═══ Given passage ═══
10

I am attempting to use multiple metrics in GridSearchCV. My project needs multiple metrics including "accuracy" and "f1 score". However, after following the sklearn models and online posts, I can't seem to get mine to work. Here is my code:

from sklearn.model_selection import GridSearchCV
from sklearn.metrics import f1_score
clf = KNeighborsClassifier()

param_grid = {'n_neighbors': range(1,30), 'algorithm': ['auto','ball_tree','kd_tree', 'brute'], 'weights': ['uniform', 'distance'],'p': range(1,5)}

#Metrics for Evualation:
met_grid= ['accuracy', 'f1'] #The metric codes from sklearn

custom_knn = GridSearchCV(clf, param_grid, scoring=met_grid, refit='accuracy', return_train_score=True)

custom_knn.fit(X_train, y_train)
y_pred = custom_knn.predict(X_test)
═══ Entries provided ═══
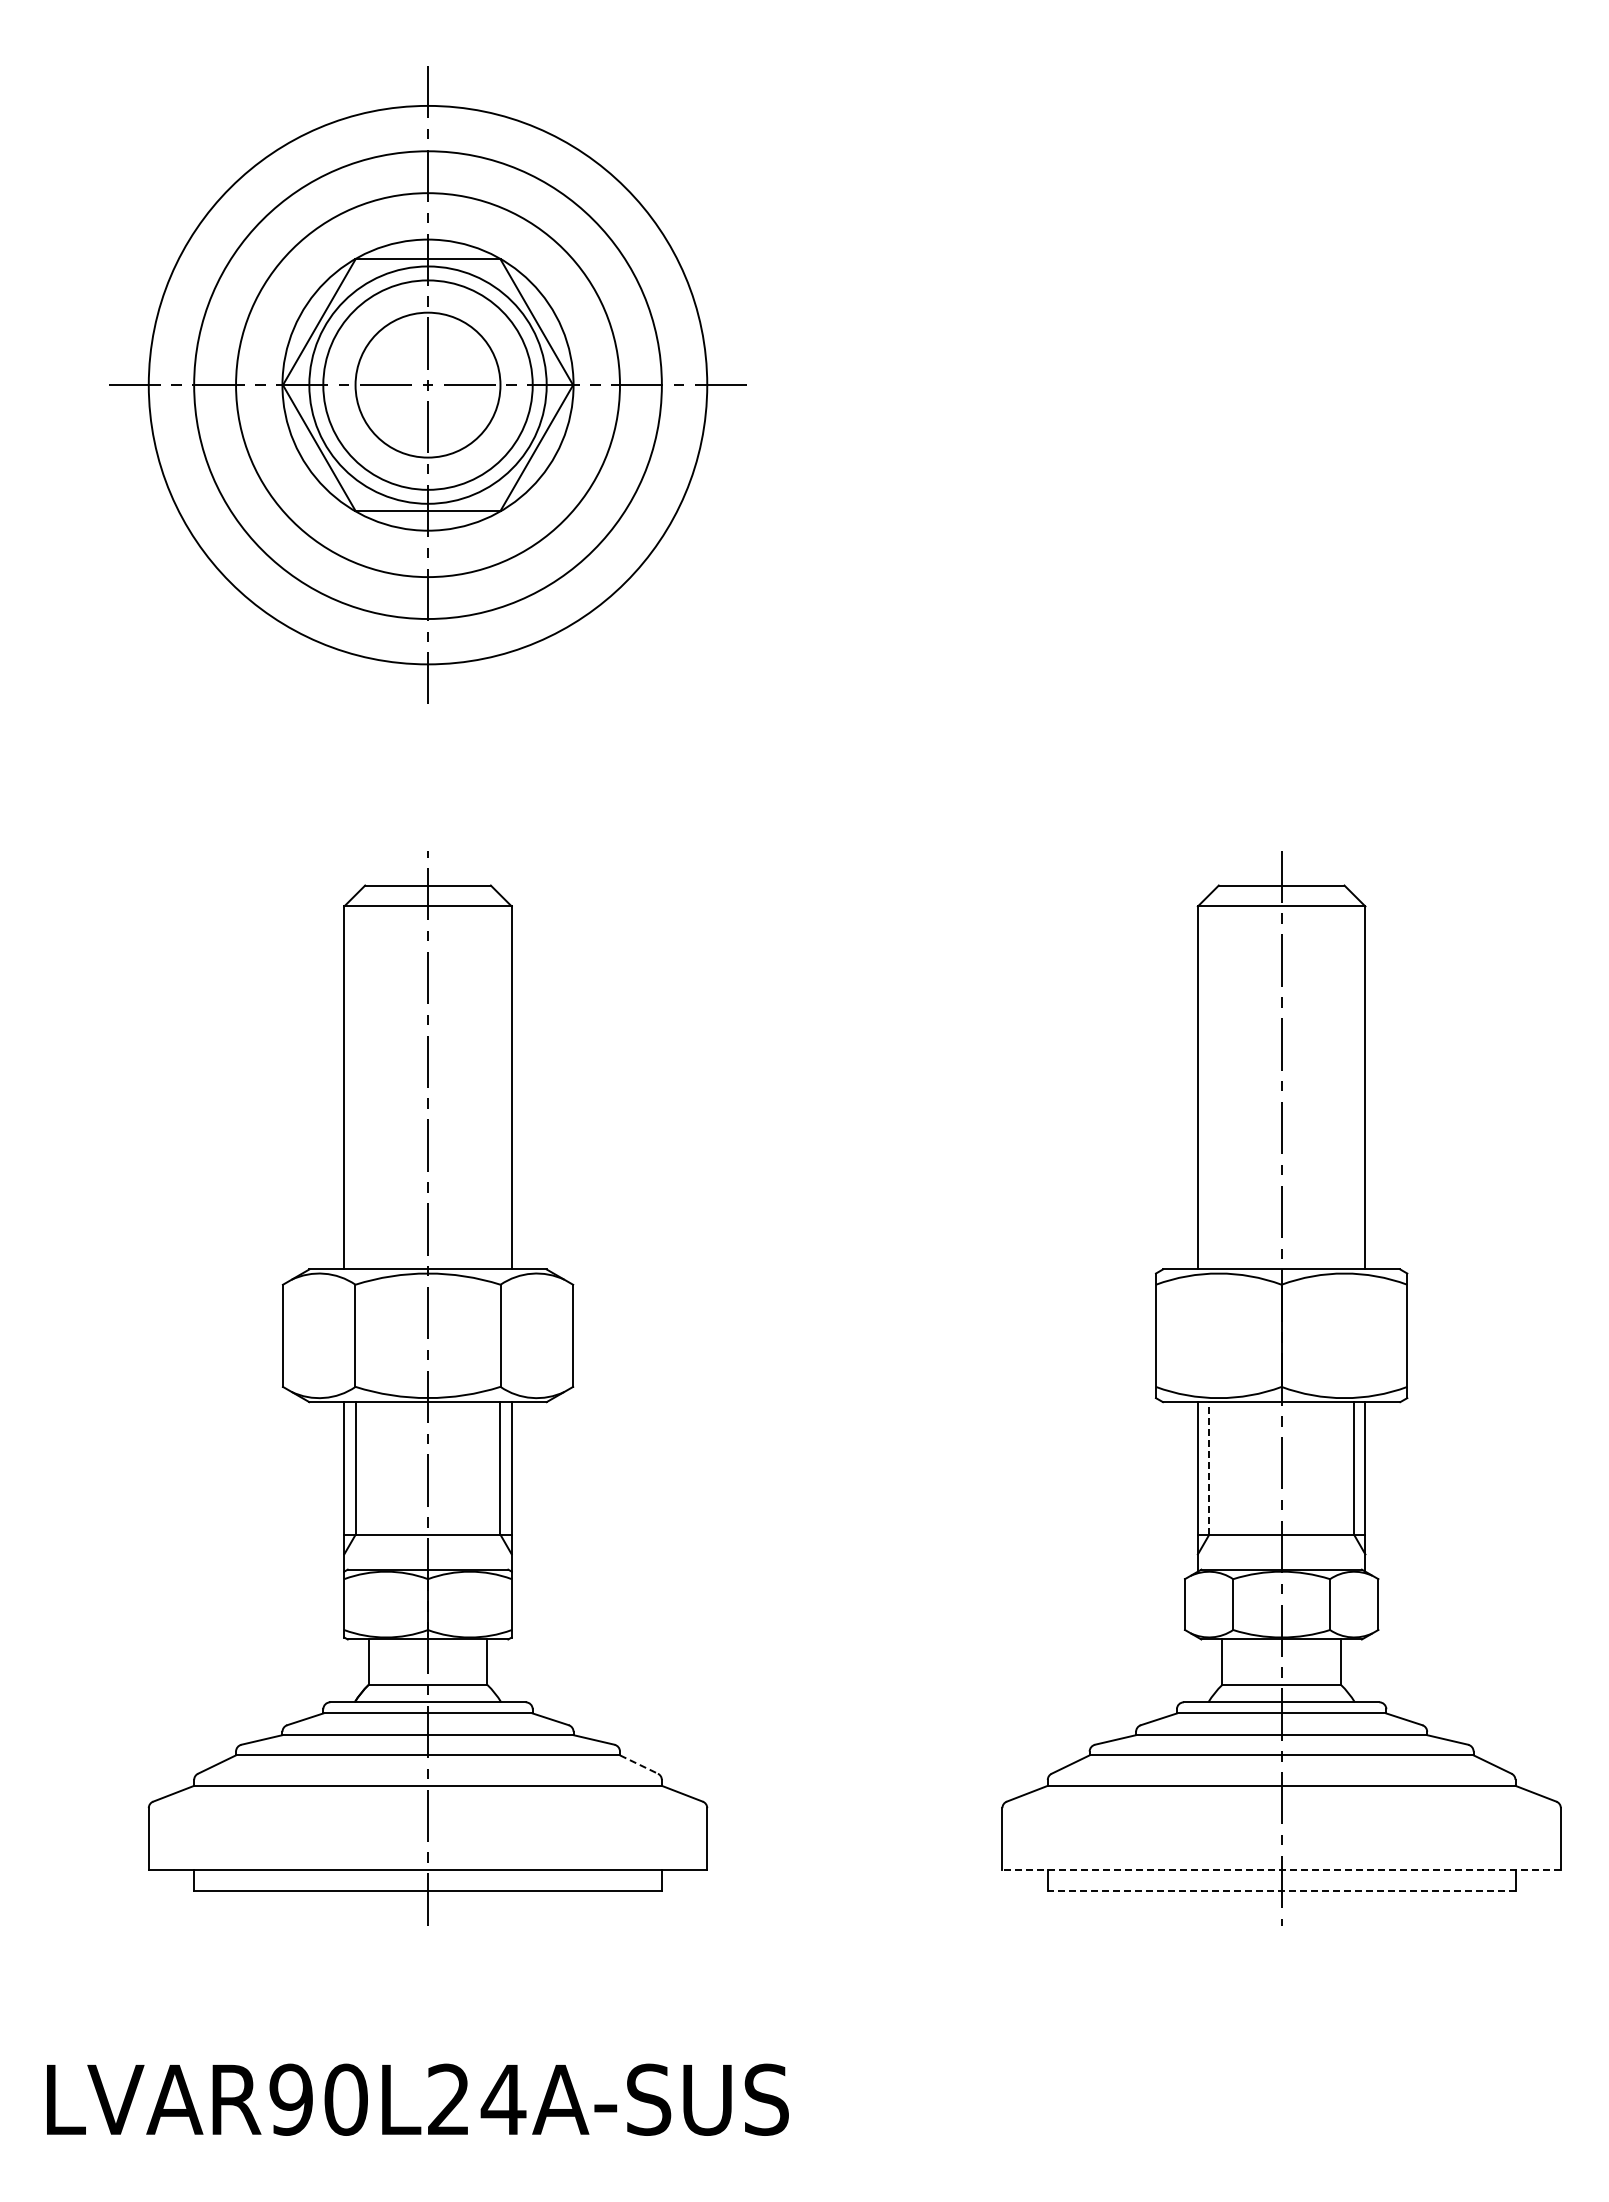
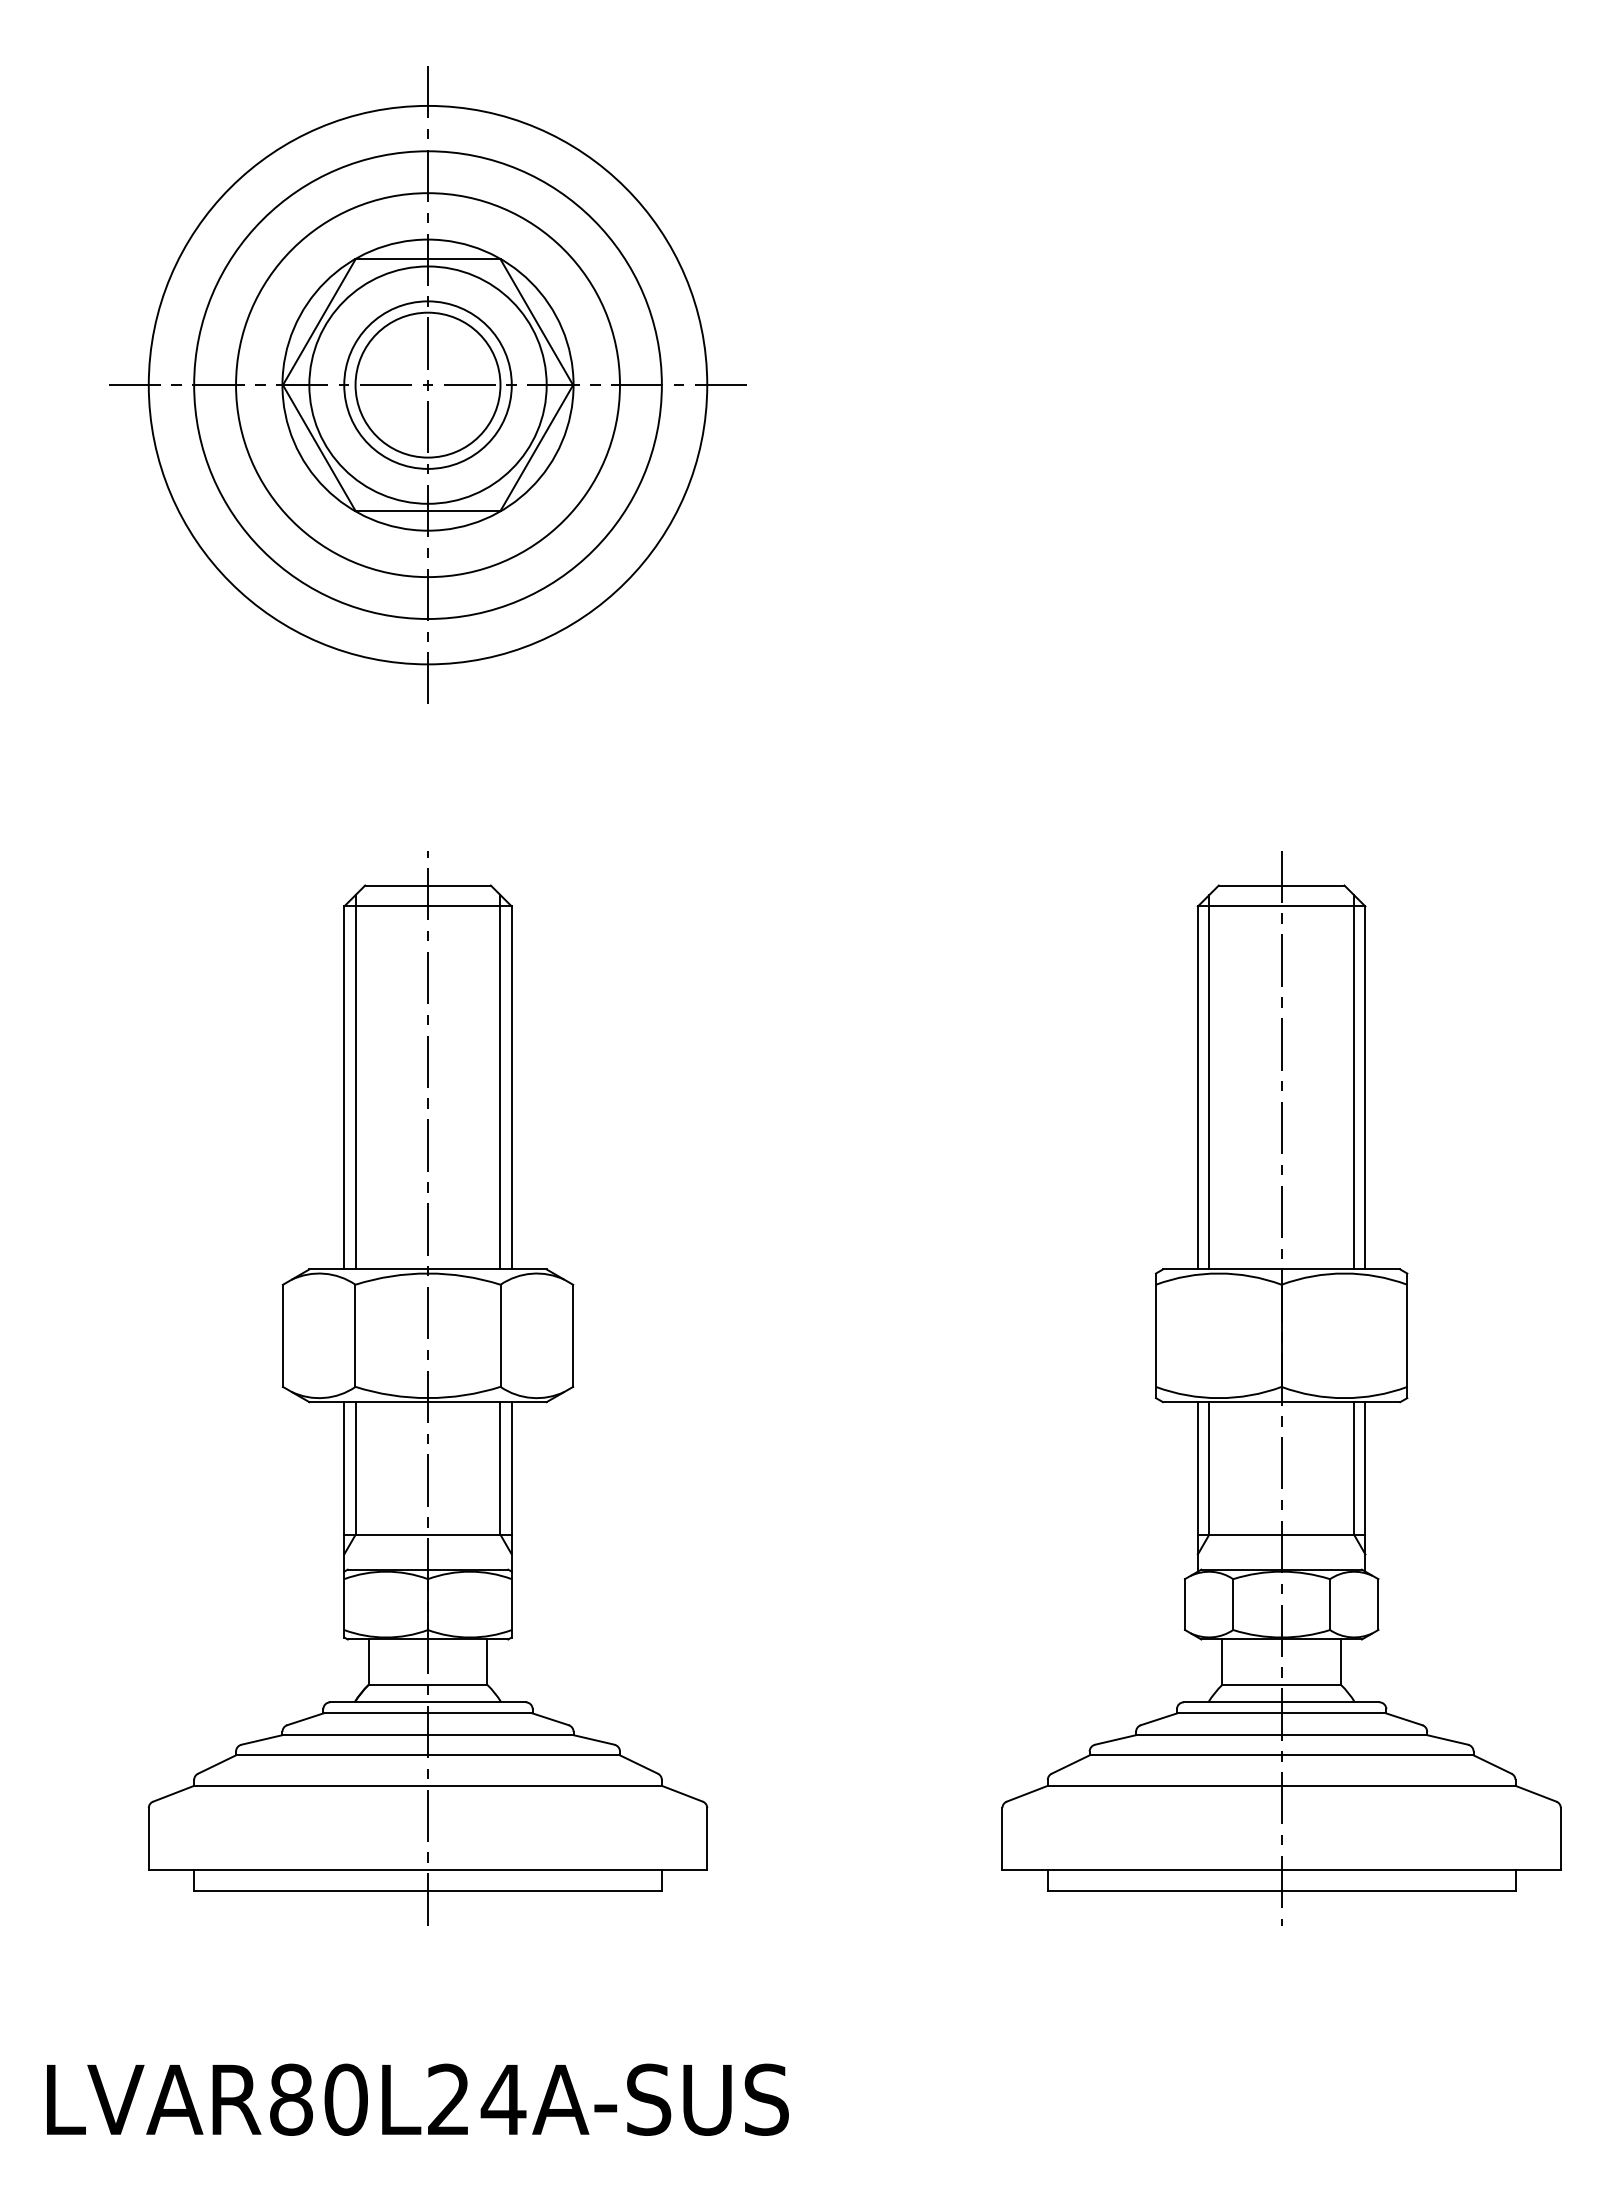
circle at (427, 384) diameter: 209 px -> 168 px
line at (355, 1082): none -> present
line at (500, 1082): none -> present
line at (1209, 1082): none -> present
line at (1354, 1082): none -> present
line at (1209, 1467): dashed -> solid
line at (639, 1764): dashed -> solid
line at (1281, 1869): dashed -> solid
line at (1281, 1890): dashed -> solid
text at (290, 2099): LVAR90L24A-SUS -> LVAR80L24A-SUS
═══
In the GridSearchCV forum post, which metric is passed to the refit parameter?

The "accuracy" metric is passed to refit.